Here are some questions for developing artificial intelligence in your sci-fi book:
- Who created the artificial intelligence?
- How does the artificial intelligence operate?
- Are they self-aware?
- What form do they take?
- Are they easily identifiable?
- How do they communicate with each other in order to complete tasks?
- Are AI considered a lower caste? If so are they assigned roles of caretakers of the world?
- How have humans managed to sustain supremacy over the artificial intelligence?
- Do artificial intelligence feel the need to break out of their assigned roles?
Another common practice when writing a sci-fi novel is to include some sort of time travel.
While not all sci-fi novels have this concept, if yours does, it’s helpful to get clear on some details to avoid plot holes later in your writing journey.
Here are some worldbuilding questions for time travel:
- Who can time travel?
- What is the time travel paradigm?
- Can people meet their past/future selves?
- How far back/forward in time can one travel?
- What are the repercussions of time travel?
- Does the time traveler physically change upon returning?
- Does time travel have effects on mental health?
- How is time travel viewed in society?
- What happens when the laws of time travel are abused?
Many science fiction books include space exploration or travel at one point or another.
Here are some worldbuilding questions for space exploration:
- Who was the pioneer of space exploration?
- Is this a new undertaking, or have multiple worlds been aware of each other and living as a large community?
- How many planets and how many solar systems does a galaxy comprise of?
- What is the system of travel between worlds?
- How is the language barrier between worlds solved?
- Who regulates space travel?
- What sort of documentation is needed for space travel?
- Can anyone space travel or is it reserved for specific individuals?
- What is the purpose of space exploration and travel?
- How was space exploration made possible in your world?

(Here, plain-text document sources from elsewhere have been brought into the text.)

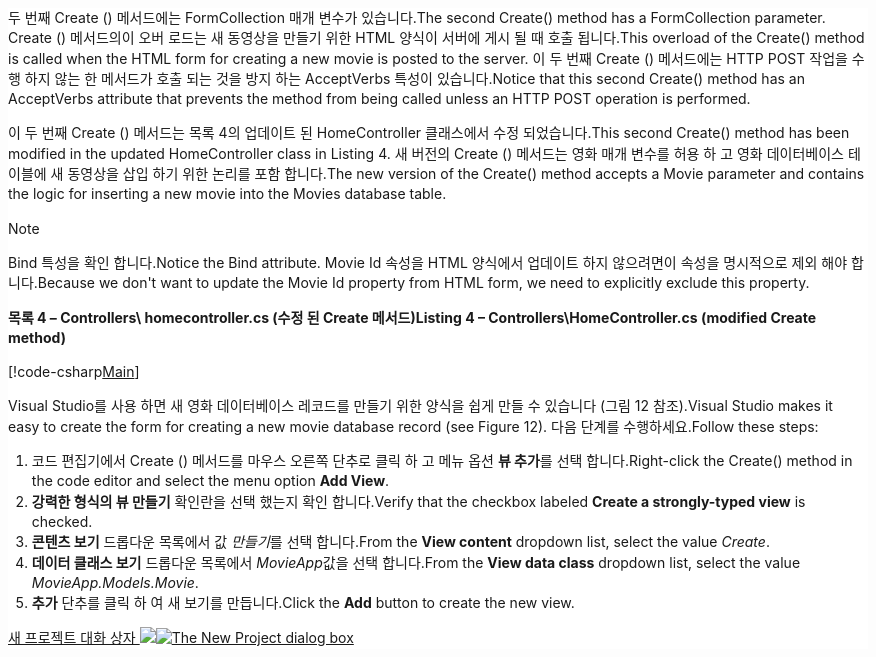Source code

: <span data-ttu-id="6ab4b-294">두 번째 Create () 메서드에는 FormCollection 매개 변수가 있습니다.</span><span class="sxs-lookup"><span data-stu-id="6ab4b-294">The second Create() method has a FormCollection parameter.</span></span> <span data-ttu-id="6ab4b-295">Create () 메서드의이 오버 로드는 새 동영상을 만들기 위한 HTML 양식이 서버에 게시 될 때 호출 됩니다.</span><span class="sxs-lookup"><span data-stu-id="6ab4b-295">This overload of the Create() method is called when the HTML form for creating a new movie is posted to the server.</span></span> <span data-ttu-id="6ab4b-296">이 두 번째 Create () 메서드에는 HTTP POST 작업을 수행 하지 않는 한 메서드가 호출 되는 것을 방지 하는 AcceptVerbs 특성이 있습니다.</span><span class="sxs-lookup"><span data-stu-id="6ab4b-296">Notice that this second Create() method has an AcceptVerbs attribute that prevents the method from being called unless an HTTP POST operation is performed.</span></span>

<span data-ttu-id="6ab4b-297">이 두 번째 Create () 메서드는 목록 4의 업데이트 된 HomeController 클래스에서 수정 되었습니다.</span><span class="sxs-lookup"><span data-stu-id="6ab4b-297">This second Create() method has been modified in the updated HomeController class in Listing 4.</span></span> <span data-ttu-id="6ab4b-298">새 버전의 Create () 메서드는 영화 매개 변수를 허용 하 고 영화 데이터베이스 테이블에 새 동영상을 삽입 하기 위한 논리를 포함 합니다.</span><span class="sxs-lookup"><span data-stu-id="6ab4b-298">The new version of the Create() method accepts a Movie parameter and contains the logic for inserting a new movie into the Movies database table.</span></span>

> [!NOTE] 
> 
> <span data-ttu-id="6ab4b-299">Bind 특성을 확인 합니다.</span><span class="sxs-lookup"><span data-stu-id="6ab4b-299">Notice the Bind attribute.</span></span> <span data-ttu-id="6ab4b-300">Movie Id 속성을 HTML 양식에서 업데이트 하지 않으려면이 속성을 명시적으로 제외 해야 합니다.</span><span class="sxs-lookup"><span data-stu-id="6ab4b-300">Because we don't want to update the Movie Id property from HTML form, we need to explicitly exclude this property.</span></span>

<span data-ttu-id="6ab4b-301">**목록 4 – Controllers\ homecontroller.cs (수정 된 Create 메서드)**</span><span class="sxs-lookup"><span data-stu-id="6ab4b-301">**Listing 4 – Controllers\HomeController.cs (modified Create method)**</span></span>

[!code-csharp[Main](create-a-movie-database-application-in-15-minutes-with-asp-net-mvc-cs/samples/sample4.cs)]

<span data-ttu-id="6ab4b-302">Visual Studio를 사용 하면 새 영화 데이터베이스 레코드를 만들기 위한 양식을 쉽게 만들 수 있습니다 (그림 12 참조).</span><span class="sxs-lookup"><span data-stu-id="6ab4b-302">Visual Studio makes it easy to create the form for creating a new movie database record (see Figure 12).</span></span> <span data-ttu-id="6ab4b-303">다음 단계를 수행하세요.</span><span class="sxs-lookup"><span data-stu-id="6ab4b-303">Follow these steps:</span></span>

1. <span data-ttu-id="6ab4b-304">코드 편집기에서 Create () 메서드를 마우스 오른쪽 단추로 클릭 하 고 메뉴 옵션 **뷰 추가**를 선택 합니다.</span><span class="sxs-lookup"><span data-stu-id="6ab4b-304">Right-click the Create() method in the code editor and select the menu option **Add View**.</span></span>
2. <span data-ttu-id="6ab4b-305">**강력한 형식의 뷰 만들기** 확인란을 선택 했는지 확인 합니다.</span><span class="sxs-lookup"><span data-stu-id="6ab4b-305">Verify that the checkbox labeled **Create a strongly-typed view** is checked.</span></span>
3. <span data-ttu-id="6ab4b-306">**콘텐츠 보기** 드롭다운 목록에서 값 *만들기*를 선택 합니다.</span><span class="sxs-lookup"><span data-stu-id="6ab4b-306">From the **View content** dropdown list, select the value *Create*.</span></span>
4. <span data-ttu-id="6ab4b-307">**데이터 클래스 보기** 드롭다운 목록에서 *MovieApp*값을 선택 합니다.</span><span class="sxs-lookup"><span data-stu-id="6ab4b-307">From the **View data class** dropdown list, select the value *MovieApp.Models.Movie*.</span></span>
5. <span data-ttu-id="6ab4b-308">**추가** 단추를 클릭 하 여 새 보기를 만듭니다.</span><span class="sxs-lookup"><span data-stu-id="6ab4b-308">Click the **Add** button to create the new view.</span></span>

<span data-ttu-id="6ab4b-309">[새 프로젝트 대화 상자 ![](create-a-movie-database-application-in-15-minutes-with-asp-net-mvc-cs/_static/image12.jpg)](create-a-movie-database-application-in-15-minutes-with-asp-net-mvc-cs/_static/image23.png)</span><span class="sxs-lookup"><span data-stu-id="6ab4b-309">[![The New Project dialog box](create-a-movie-database-application-in-15-minutes-with-asp-net-mvc-cs/_static/image12.jpg)](create-a-movie-database-application-in-15-minutes-with-asp-net-mvc-cs/_static/image23.png)</span></span>
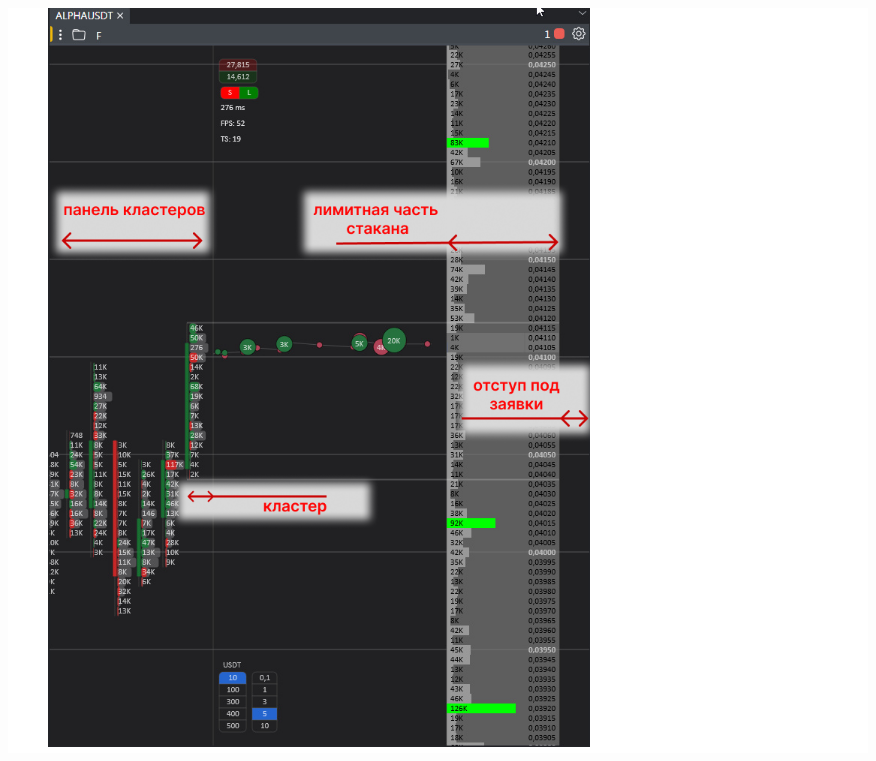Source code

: <figure><img src="../../../.gitbook/assets/Frame 114 (1).png" alt="" width="542"><figcaption></figcaption></figure>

Aliens are a natural part of space exploration so if this is in your novel, you may want to work on worldbuilding this particular bit as well.
Here are some questions for worldbuilding with extraterrestrial life:
- How were they discovered?
- Are they friendly or antagonistic?
- What are their goals/motivations?
- How does their presence affect the community?
- What do they eat?
- What are their weaknesses and strengths?
- How do they communicate?
- Does the public know of their existence?
- How long has their presence been known for?
Final Steps for Worldbuilding in a Novel
Worldbuilding can be as simple or as complex as the author chooses. Keep in mind, even though you will be developing your world from scratch, not every single element of your world needs to be revealed to the reader. It is important to not overwhelm your audience, and avoid the dreaded info dump.
Elements of your world should be sprinkled in slowly, the details woven into your story in a manner that is enjoyable for the readers instead of dropped all at once in exposition.
Your imaginary world will naturally grow and develop as you write. When done correctly, worldbuilding can be a wonderful way to enhance your story.